Rubisco Distribution in Plastids Correlates with the Circadian Rhythm in Carbon Fixation.
Cells fixed at times corresponding to decreasing, minimum, increasing, and maximum CO2 fixation rates were sectioned and stained with anti-Rubisco antibody and a peroxidase-conjugated secondary antibody. The sampling times, indicated as circadian time (CT), are those corresponding to the large, shaded circles in Figure 1. Similar circadian times from the two circadian cycles are aligned vertically. Dark areas surrounding the clear central area correspond to anti-Rubisco staining in the pyrenoids (arrowheads). The decrease in CO2 fixation rates at CT10 and CT11, despite the presence of pyrenoids, suggests that increasing O2 evolution rates (see Figure 1) are detrimental to CO2 fixation.
DISCUSSION
We have shown that in the dinoflagellate Gonyaulax, Rubisco and PCP are found in different regions of the day-phase plastid and are spread over the surface of the plastid during the night phase (Figures 4 and 5). Because PCP represents a marker for light-harvesting reactions and Rubisco represents a marker for carbon fixation, the separation of these two proteins suggests that day-phase plastids have specialized regions for the light and dark reactions. We also have shown that the sequestration of Rubisco into pyre-noids correlates with an ability of the cells to fix carbon more efficiently than when the proteins are distributed evenly over the plastids (Figures 1 and 6). Because there is no rhythm in the amount of Rubisco that can account for the CO2 fixation rhythm (Figure 3), we propose that the changes in the subcellular distribution of Rubisco might contribute to the biological rhythm of CO2 fixation. There is precedence among dinoflagellates for the idea that changes in the subcellular localization of an enzyme can regulate the rate of the reaction it catalyzes. For example, the luciferase-containing organelles responsible for bioluminescence in the dinoflagellate Pyrocystis fusiformis have been shown to move from a central location in the cytoplasm to the cell periphery, in phase with the onset of bioluminescence (Widder and Case, 1982). Interestingly, the amount of luciferase in this alga is constant over time (Knaust et al., 1998), as are the levels of Rubisco in Gonyaulax (Figure 3). However, luciferase distribution in Pyrocystis changes within the cytoplasm, whereas Rubisco localization in Gonyaulax changes within an organelle.

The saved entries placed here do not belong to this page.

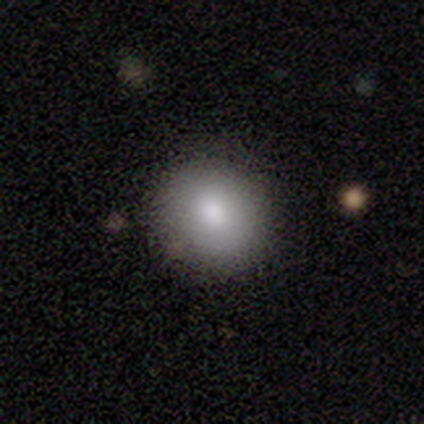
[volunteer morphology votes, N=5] Smooth or featured?
  - smooth: 100% *
  - featured or disk: 0%
  - star or artifact: 0%
How rounded?
  - round: 100% *
  - in between: 0%
  - cigar-shaped: 0%
Merging?
  - none: 60% *
  - minor disturbance: 40%
  - major disturbance: 0%
  - merger: 0%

Many circadian changes have been noted in the ultrastructure of dinoflagellate chloroplasts. These include the packing of chloroplasts near the cell surface, the maximum length of the plastids, the spacing between thylakoid membranes in the region of the pyrenoids, and the daily formation of the bulbous centrally located pyrenoids (Herman and Sweeney, 1975; Rensing et al., 1980). Although we have not measured all of these parameters simultaneously with the measurements of the two photosynthetic rhythms, some seem more likely than others to be related to changes in O2 evolution. However, we have measured the pyrenoid formation rhythm and found a good correlation between it and the CO2 fixation rhythm. Given the presence of Rubisco in the pyrenoid and the potential of this enzyme to act as the RLS of carbon fixation, it seems likely that the microenvironment surrounding the Rubisco is important for its activity.
If Rubisco sequestration into pyrenoids is implicated in carbon fixation, is PCP abundance in cortical regions of the plastids implicated in oxygen evolution? We have observed that the rhythm in PCP distribution appears to mirror the rhythm in Rubisco distribution, presumably due to the wider spacing between thylakoids found in the pyrenoids (Figure 5) and the different suborganellar locations of the two enzymes (Table 2). We also observed that the onset of the two physiological rhythms is ∼6 hr out of phase (Figure 1). Because the phases of the PCP and Rubisco distribution rhythms are similar and the phases of the oxygen evolution and carbon fixation rhythms are different, it seems unlikely that PCP distribution plays a role in the oxygen evolution rhythm. We suggest that the changes in PCP distribution represent instead a consequence of Rubisco distribution changes.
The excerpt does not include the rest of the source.